Of course schemas are useless if you don't use them. You will use them as part of the "contract" your API promises to fulfill. So, now you need to validate things against it. For that, in python, we can use jsonschema

It's pretty simple! Here is a "full" example.

import jsonschema

schema = {
  "type": "object",
  "properties": {
    "street_address": {"type": "string"},
    "city": {"type": "string"},
    "state": {"type": "string"},
  },
  "required": ["street_address", "city", "state"]
}

jsonschema.validate({
    "street_address": "foo",
    "city": "bar",
    "state": "foobar"
}, schema)

If the data doesn't validate, jsonchema will raise an exception, like this:

>>> jsonschema.validate({
...     "street_address": "foo",
...     "city": "bar",
... }, schema)
Traceback (most recent call last):
  File "<stdin>", line 4, in <module>
  File "jsonschema/validators.py", line 541, in validate
    cls(schema, *args, **kwargs).validate(instance)
  File "jsonschema/validators.py", line 130, in validate
    raise error
jsonschema.exceptions.ValidationError: 'state' is a required property

Failed validating 'required' in schema:
    {'properties': {'city': {'type': 'string'},
                    'state': {'type': 'string'},
                    'street_address': {'type': 'string'}},
     'required': ['street_address', 'city', 'state'],
     'type': 'object'}

On instance:
    {'city': 'bar', 'street_address': 'foo'}

Hey, that is a pretty nice description of what is wrong with that data. That is how you use a JSON schema. Now, where would you use it?
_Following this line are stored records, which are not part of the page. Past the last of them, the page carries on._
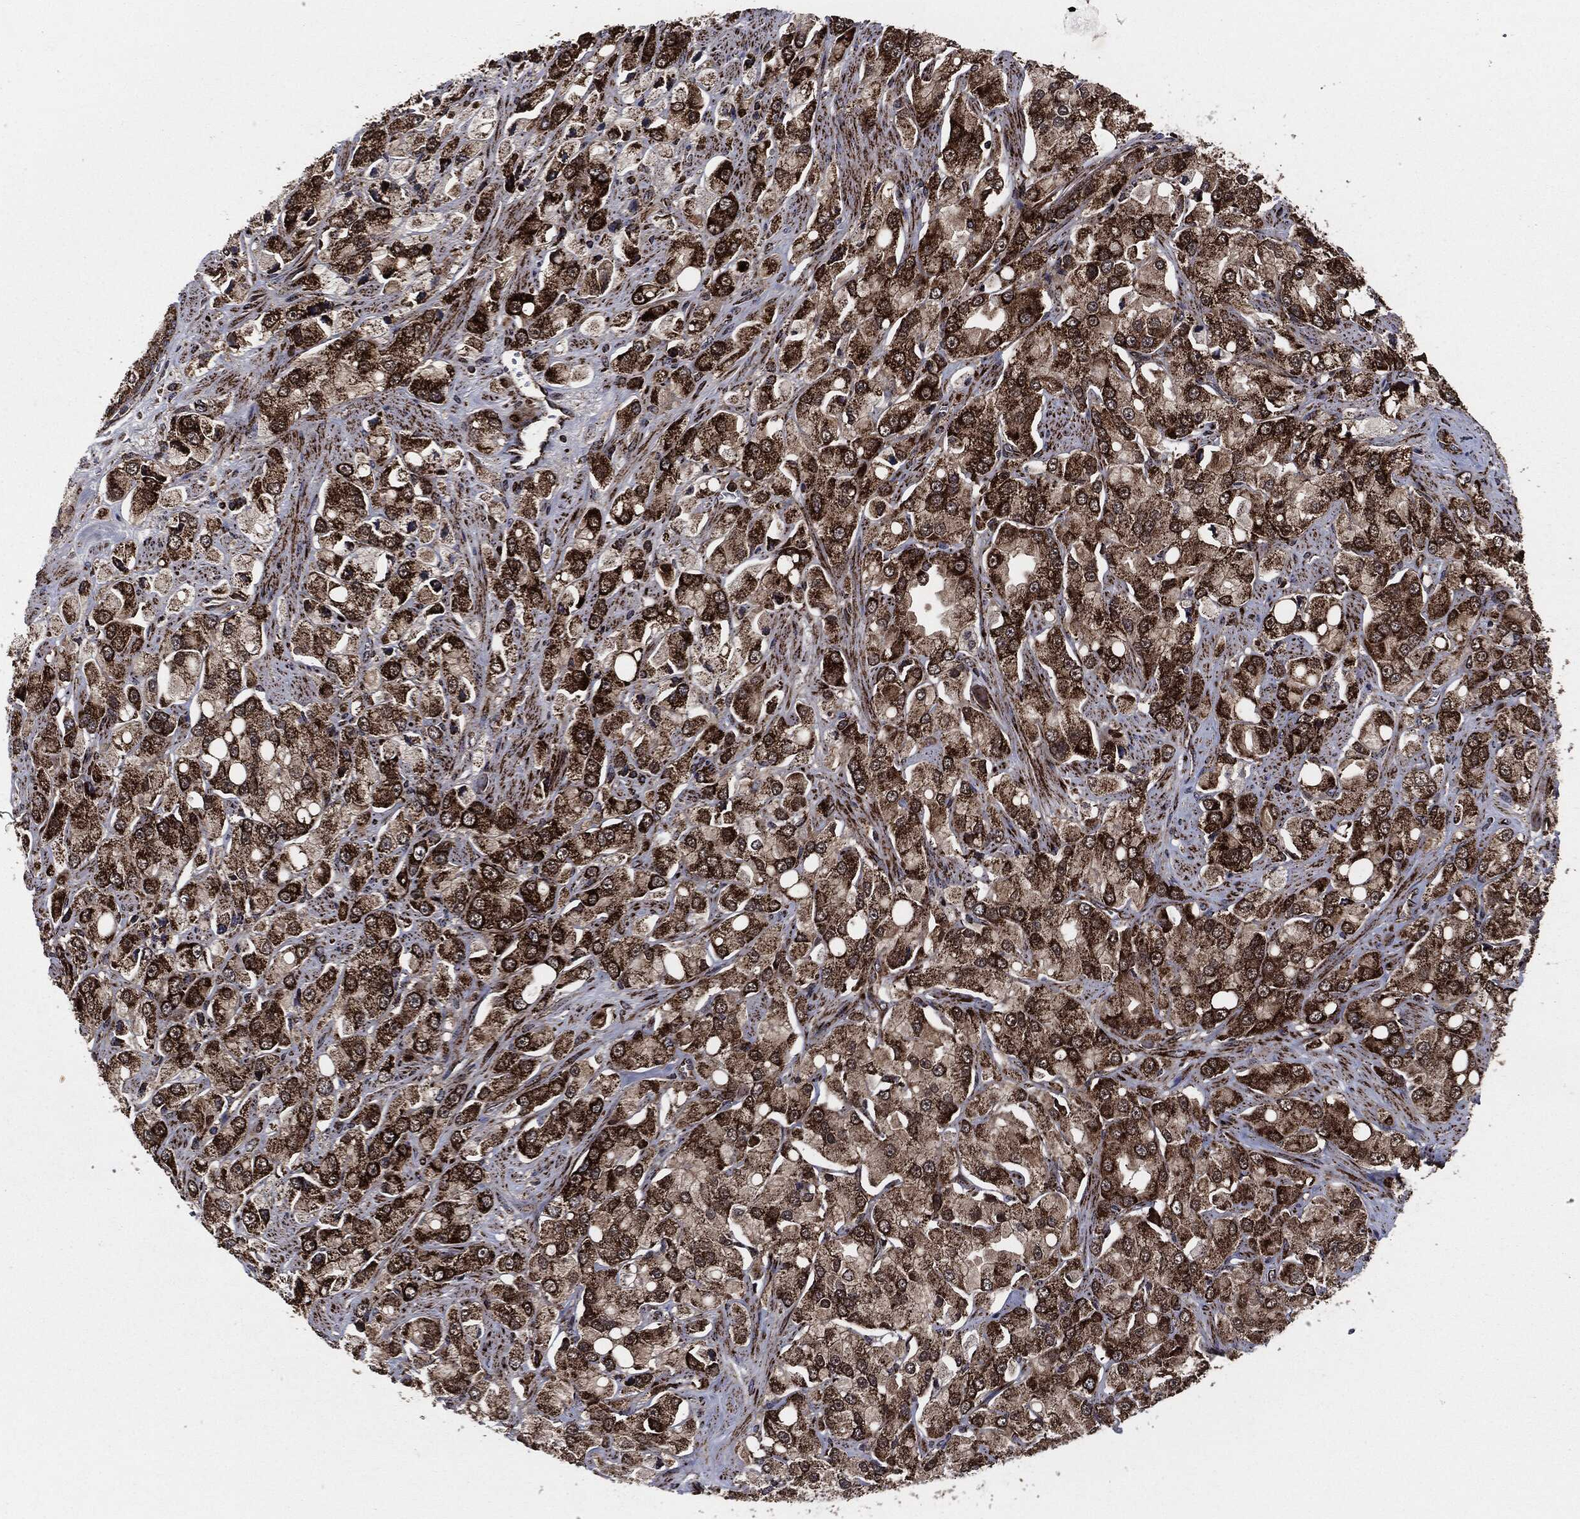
{"staining": {"intensity": "strong", "quantity": "25%-75%", "location": "cytoplasmic/membranous"}, "tissue": "prostate cancer", "cell_type": "Tumor cells", "image_type": "cancer", "snomed": [{"axis": "morphology", "description": "Adenocarcinoma, NOS"}, {"axis": "topography", "description": "Prostate and seminal vesicle, NOS"}, {"axis": "topography", "description": "Prostate"}], "caption": "Protein analysis of prostate adenocarcinoma tissue demonstrates strong cytoplasmic/membranous staining in approximately 25%-75% of tumor cells. The staining was performed using DAB, with brown indicating positive protein expression. Nuclei are stained blue with hematoxylin.", "gene": "FH", "patient": {"sex": "male", "age": 64}}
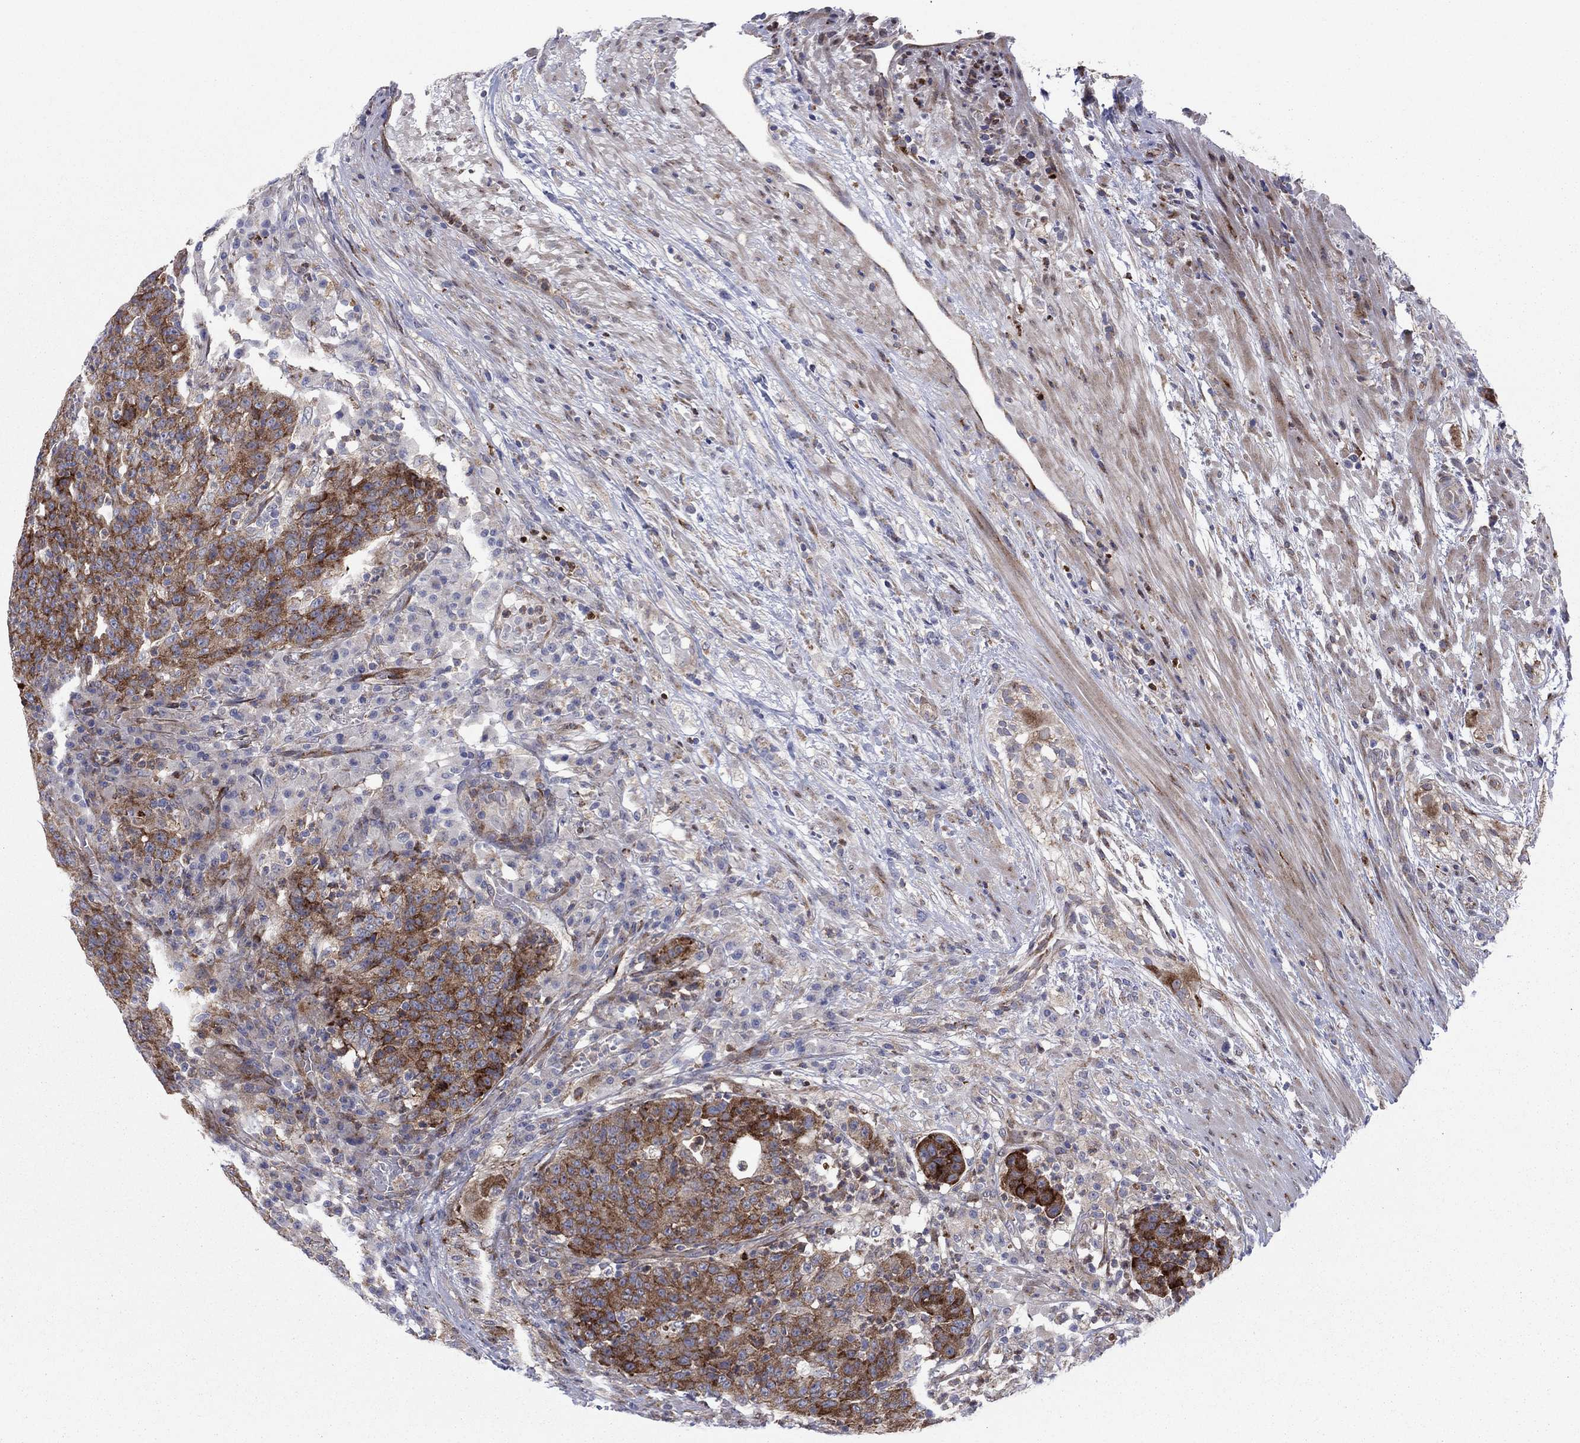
{"staining": {"intensity": "strong", "quantity": "25%-75%", "location": "cytoplasmic/membranous"}, "tissue": "colorectal cancer", "cell_type": "Tumor cells", "image_type": "cancer", "snomed": [{"axis": "morphology", "description": "Adenocarcinoma, NOS"}, {"axis": "topography", "description": "Colon"}], "caption": "Immunohistochemistry (IHC) histopathology image of colorectal cancer stained for a protein (brown), which exhibits high levels of strong cytoplasmic/membranous positivity in approximately 25%-75% of tumor cells.", "gene": "GPR155", "patient": {"sex": "male", "age": 70}}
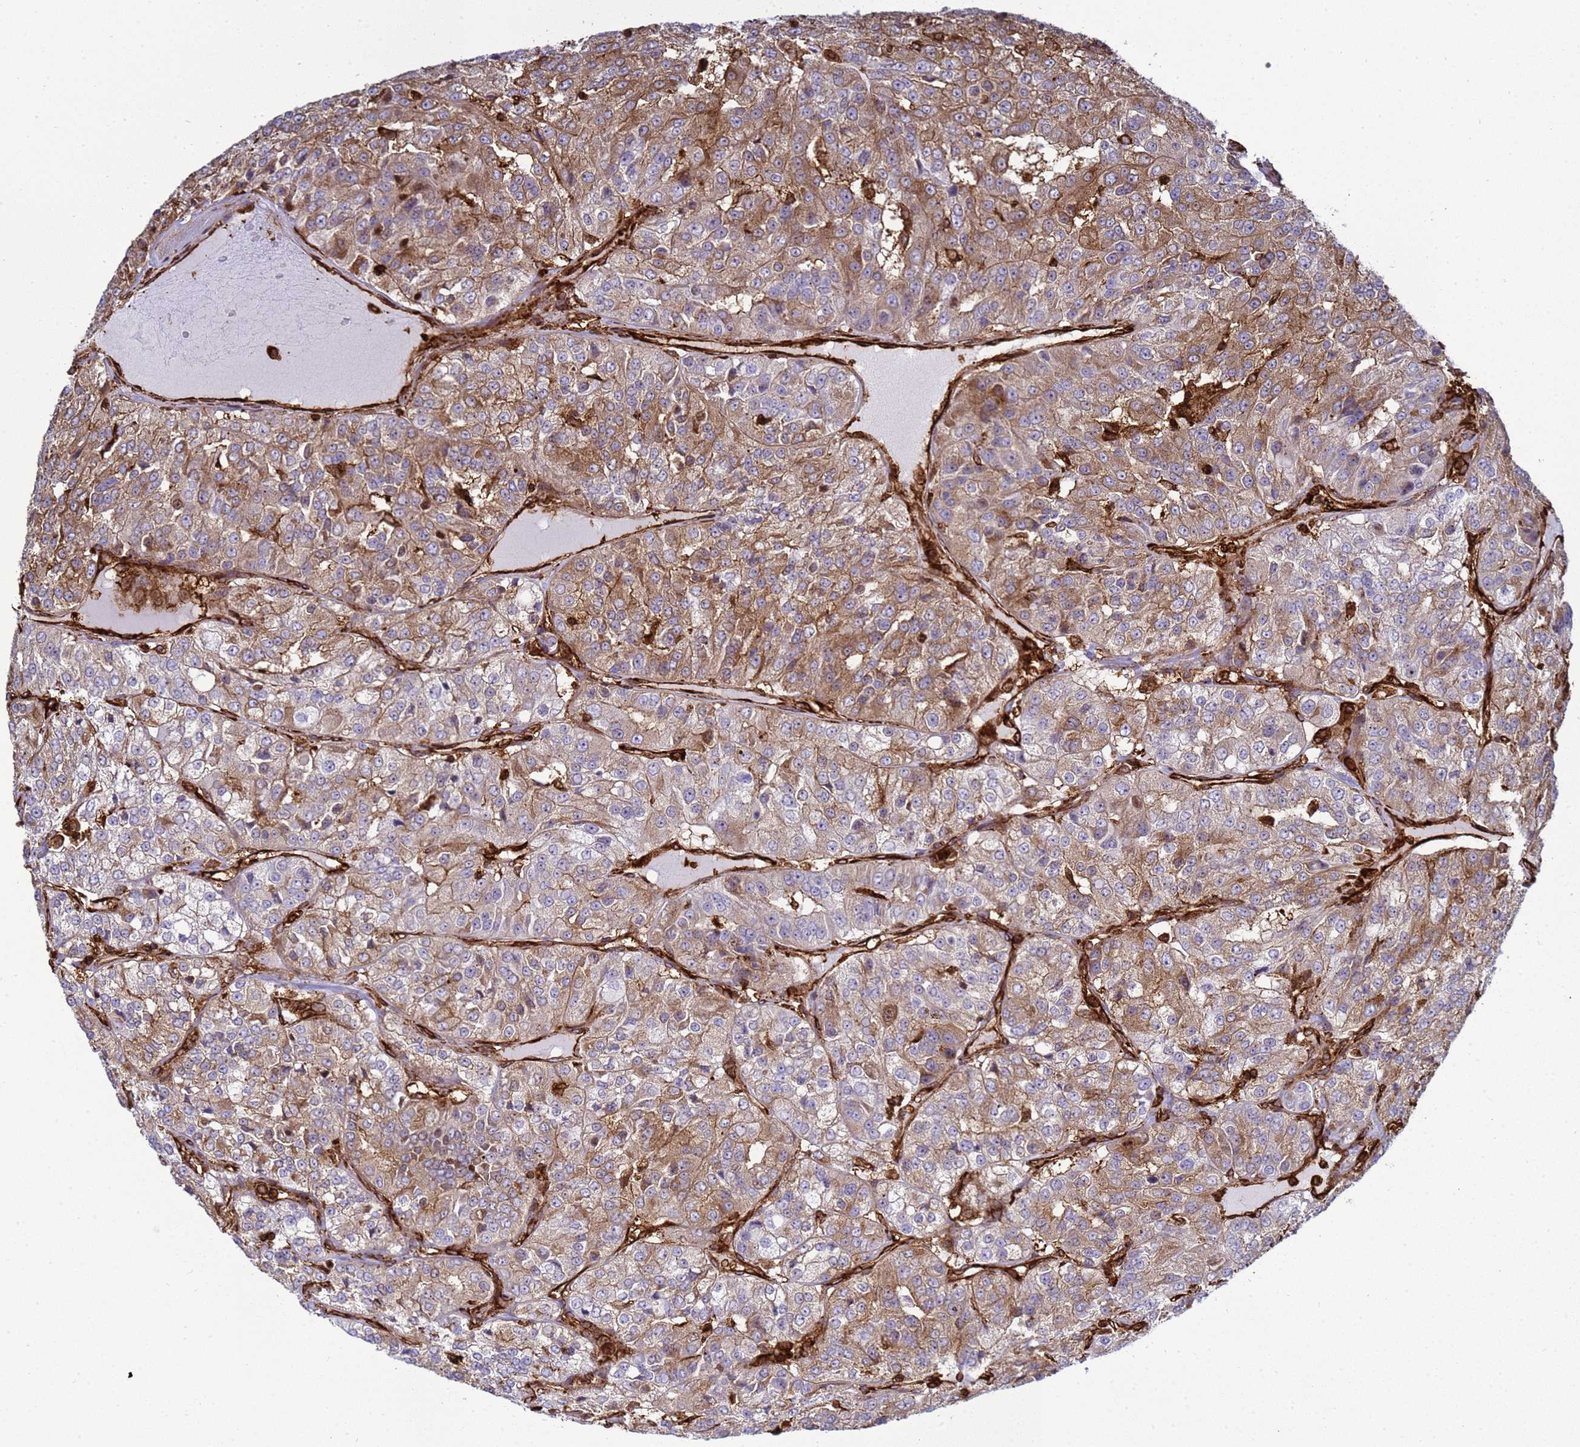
{"staining": {"intensity": "moderate", "quantity": ">75%", "location": "cytoplasmic/membranous"}, "tissue": "renal cancer", "cell_type": "Tumor cells", "image_type": "cancer", "snomed": [{"axis": "morphology", "description": "Adenocarcinoma, NOS"}, {"axis": "topography", "description": "Kidney"}], "caption": "Immunohistochemical staining of human renal cancer (adenocarcinoma) shows medium levels of moderate cytoplasmic/membranous positivity in approximately >75% of tumor cells.", "gene": "ZBTB8OS", "patient": {"sex": "female", "age": 63}}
Getting value out of schemas

Schemas are useless if not used. They are worthless if you don't get value out of using them.

These are some ways they add value to your code:

  • You can use them in your web app endpoint, to validate things.
  • You can use them in your client code, to validate you are not sending garbage.
  • You can use a fuzzer to feed data that is technically valid to your endpoint, and make sure things don't explode in interesting ways.

But here is the most value you can extract of JSON schemas:

You can discuss the contract between components in unambiguous terms and enforce the contract once it's in place.

We are devs. We discuss via branches, and comments in code review. JSON Schema turns a vague argument about documentation into a fact-based discussion of data. And we are much, much better at doing the latter than we are at doing the former. Discuss the contracts.

Since the document describing (this part of) the contract is actually used as part of the API definitions in the code, that means the document can never be left behind. Every change in the code that changes the contract is obvious and requires an explicit renegotiation. You can't break API by accident, and you can't break API and hope nobody will notice. Enforce the contracts.

Finally, you can version the contract. Use that along with API versioning and voilá, you know how to manage change! Version your contracts.

  • Discuss your contracts
  • Enforce your contracts
  • Version your contracts

So now you can stop worrying and love JSON Schema as well.